Setelah menghabiskan waktu untuk saling memanjatkan doa untuk Mason, Eijaz dan Ghaffar kini merasa lebih baik dari sebelumnya. Meski tubuh keduanya masih sesekali terisak, setidaknya rasa lega itu sedikit membantu meringankan beban batin yang mengisi relung hati kedua anak adam itu. Ghaffar berjalan mendekati Eijaz yang masih berdiri menatap laut yang membentang indah di hadapannya. Ghaffar masih memberinya waktu untuk mencerna, karena ia tahu semuanya tak terduga bagi Eijaz yang tak tahu apa-apa.
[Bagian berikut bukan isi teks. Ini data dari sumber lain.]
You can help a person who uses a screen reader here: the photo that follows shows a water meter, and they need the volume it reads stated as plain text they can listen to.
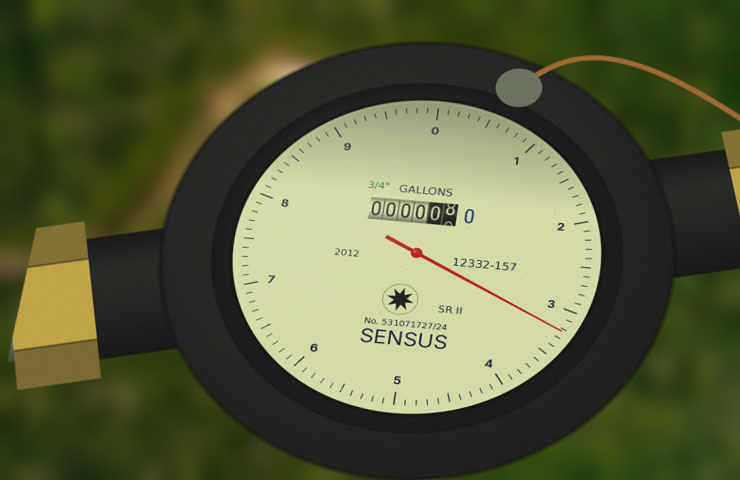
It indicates 83.2 gal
Eijaz kemudian memalingkan wajahnya ke kanan, menyadari bahwa Ghaffar berdiri hanya beberapa langkah dari posisinya. Ghaffar yang menangkap sinyal itu kemudian mendekat, membawa kedua tangannya untuk melingkar sempurna pada tubuh Eijaz. Rasa hangat yang selalu keduanya rindukan, kali ini terasa amat berarti dari sebelumnya.

Ghaffar mendaratkan wajahnya pada pundak Eijaz, menyesap aroma manis yang menguar dari sisi leher sang kekasih yang ikut menenangkannya. Eijaz kemudian membawa tangan kanannya untuk menangkup wajah Ghaffar, mengusap pipi lelaki itu dengan ibu jarinya.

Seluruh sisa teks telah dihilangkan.